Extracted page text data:
----------------------------------------
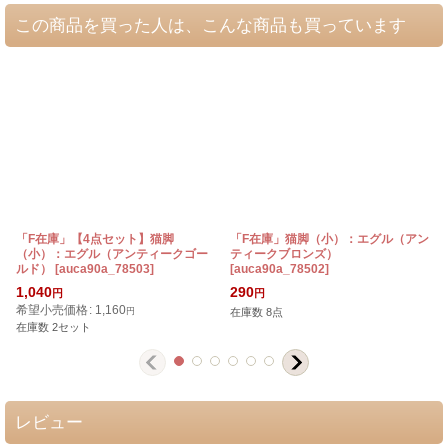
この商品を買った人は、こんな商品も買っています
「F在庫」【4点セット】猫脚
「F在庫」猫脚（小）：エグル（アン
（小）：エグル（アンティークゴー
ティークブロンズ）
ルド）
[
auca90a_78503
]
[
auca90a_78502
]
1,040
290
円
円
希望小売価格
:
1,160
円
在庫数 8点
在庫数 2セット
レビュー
----------------------------------------
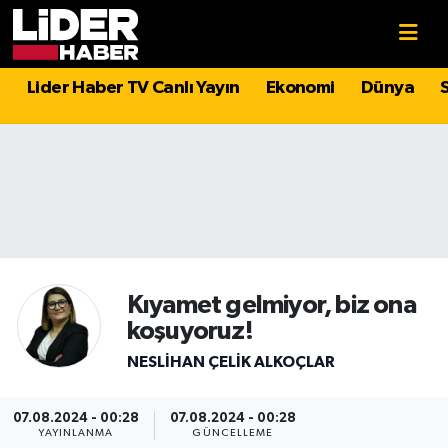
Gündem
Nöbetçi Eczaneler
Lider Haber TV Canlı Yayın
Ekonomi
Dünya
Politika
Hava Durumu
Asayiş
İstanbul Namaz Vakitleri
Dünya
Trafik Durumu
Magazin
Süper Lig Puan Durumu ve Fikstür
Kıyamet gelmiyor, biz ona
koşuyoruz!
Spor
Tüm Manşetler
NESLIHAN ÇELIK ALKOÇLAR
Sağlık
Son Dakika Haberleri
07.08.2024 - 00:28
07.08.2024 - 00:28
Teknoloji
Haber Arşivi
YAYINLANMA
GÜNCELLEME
----------------------------------------
- [WHAT THE TASK ASKS]: Copy all lines from the data that hold the word "Durumu".

- [ANSWER SPACE]:
Hava Durumu
Trafik Durumu
Süper Lig Puan Durumu ve Fikstür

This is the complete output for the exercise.